- _WAS ZU TUN IST_:
1 > Nennen Sie bitte alle Geldbeträge, die im Abschnitt zum Breitbandausbau vorkommen.
2 > Kopieren Sie aus dem Abschnitt zum Breitbandausbau den Wortlaut unverändert, beginnend mit „Die von Herrn“ und weiter bis einschließlich „so Rehberg abschließend.“.

Der Bundestagsabgeordnete Eckhardt Rehberg (CDU) reagiert verwundert auf die Aussagen des Malchower Bürgermeisters René Putzar, die 2,7 Milliarden Euro für den Breitbandausbau seien „ein Tropfen auf dem heißen Stein“ und „der Ausbau dieses Netzes sei eigentlich nicht Aufgabe einer Kommune“ (Nordkurier, Müritz-Zeitung 25.11.2015):

„Der Bund hat in den letzten Jahren sehr zur Entlastung der Kommunen beigetragen. Ich denke aktuell nur an die Milliardenhilfe bei der Bewältigung der Flüchtlingskrise. Nicht vergessen werden sollte der laufende Bundeshaushalt 2015, der finanzschwache Kommunen mit zusätzlich 5 Milliarden Euro entlastet. Die kommunalen Entlastungsleistungen ziehen sich wie ein roter Faden durch das finanzielle Engagement des Bundes in den letzten Jahren. Nun geben wir fast 3 Milliarden für den Breitbandausbau, um Wirtschafts- und Infrastrukturförderung vor Ort – wohlgemerkt keine originäre Aufgabe des Bundes – voranzutreiben und auch das ist einigen nicht genug. Für das Zögern und Abwarten der Länder ist der Bund nicht verantwortlich. Das Land hat sich nach langem Zaudern endlich bereit erklärt, mit eigenen Mitteln den Breitbandausbau mit zusätzlich 50 Millionen Euro zu unterstützen. Die bislang geplanten Mittel des Landes Mecklenburg-Vorpommern waren bislang auch Gelder des Bundes oder Erlöse aus der Versteigerung von Mobilfunkfrequenzen.

Die von Herrn Putzar nun in Anspruch genommene Beratungsleistung bis zu 50.000 Euro zahlt im Übrigen auch der Bund zu 100 Prozent. Jetzt gilt es, diese Mittel auch zu nutzen und vor Ort aktiv zu werden“, so Rehberg abschließend.

- _ÜBUNGSDATEN_:
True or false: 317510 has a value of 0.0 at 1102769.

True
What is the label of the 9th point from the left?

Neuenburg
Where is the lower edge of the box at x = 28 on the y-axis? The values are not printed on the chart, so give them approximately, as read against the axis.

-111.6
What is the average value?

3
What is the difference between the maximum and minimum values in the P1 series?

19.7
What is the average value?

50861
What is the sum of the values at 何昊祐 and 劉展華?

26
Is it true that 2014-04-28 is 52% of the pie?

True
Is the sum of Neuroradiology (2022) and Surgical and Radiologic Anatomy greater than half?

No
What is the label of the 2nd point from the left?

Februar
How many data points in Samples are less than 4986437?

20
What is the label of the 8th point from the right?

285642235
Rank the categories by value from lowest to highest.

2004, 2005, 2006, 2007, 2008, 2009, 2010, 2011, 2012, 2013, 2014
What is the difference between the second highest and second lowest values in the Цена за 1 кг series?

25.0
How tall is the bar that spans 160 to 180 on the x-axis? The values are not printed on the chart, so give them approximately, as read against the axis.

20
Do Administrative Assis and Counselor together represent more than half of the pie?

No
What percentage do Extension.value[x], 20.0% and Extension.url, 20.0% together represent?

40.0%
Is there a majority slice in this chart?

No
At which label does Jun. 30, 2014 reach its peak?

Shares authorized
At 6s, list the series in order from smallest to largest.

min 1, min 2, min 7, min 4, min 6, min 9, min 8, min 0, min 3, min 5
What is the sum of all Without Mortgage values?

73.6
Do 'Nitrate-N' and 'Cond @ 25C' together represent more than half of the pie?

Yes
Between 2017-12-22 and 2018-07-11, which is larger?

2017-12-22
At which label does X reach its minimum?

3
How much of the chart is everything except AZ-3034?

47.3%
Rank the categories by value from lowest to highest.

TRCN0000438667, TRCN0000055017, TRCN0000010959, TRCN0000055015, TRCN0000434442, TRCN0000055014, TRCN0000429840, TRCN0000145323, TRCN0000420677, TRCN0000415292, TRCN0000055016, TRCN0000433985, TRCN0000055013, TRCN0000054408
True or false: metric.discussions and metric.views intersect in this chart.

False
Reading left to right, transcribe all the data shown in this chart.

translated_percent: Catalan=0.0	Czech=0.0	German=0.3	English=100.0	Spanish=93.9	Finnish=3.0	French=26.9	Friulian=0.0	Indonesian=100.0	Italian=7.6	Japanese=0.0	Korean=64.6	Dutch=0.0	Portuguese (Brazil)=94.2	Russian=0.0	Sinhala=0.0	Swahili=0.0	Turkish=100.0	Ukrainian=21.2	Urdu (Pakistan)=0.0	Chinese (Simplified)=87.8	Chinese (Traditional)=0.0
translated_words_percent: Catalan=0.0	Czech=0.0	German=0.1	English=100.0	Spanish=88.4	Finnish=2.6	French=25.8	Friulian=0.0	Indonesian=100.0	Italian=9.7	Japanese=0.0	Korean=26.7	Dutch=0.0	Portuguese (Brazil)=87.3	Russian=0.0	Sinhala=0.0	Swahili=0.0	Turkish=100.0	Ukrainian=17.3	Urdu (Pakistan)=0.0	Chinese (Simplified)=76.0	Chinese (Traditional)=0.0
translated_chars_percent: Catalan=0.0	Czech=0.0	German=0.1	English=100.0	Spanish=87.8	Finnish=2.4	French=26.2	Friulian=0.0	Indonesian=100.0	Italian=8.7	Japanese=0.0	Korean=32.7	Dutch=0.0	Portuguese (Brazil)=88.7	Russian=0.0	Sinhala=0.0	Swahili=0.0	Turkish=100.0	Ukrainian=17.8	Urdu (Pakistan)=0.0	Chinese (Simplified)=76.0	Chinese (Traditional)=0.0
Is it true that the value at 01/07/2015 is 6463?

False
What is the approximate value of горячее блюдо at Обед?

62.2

- _ANTWORTEN JE PUNKT_:
1 >
- 2,7 Milliarden Euro
- 5 Milliarden Euro
- fast 3 Milliarden
- 50 Millionen Euro
- bis zu 50.000 Euro

2 >
Die von Herrn Putzar nun in Anspruch genommene Beratungsleistung bis zu 50.000 Euro zahlt im Übrigen auch der Bund zu 100 Prozent. Jetzt gilt es, diese Mittel auch zu nutzen und vor Ort aktiv zu werden“, so Rehberg abschließend.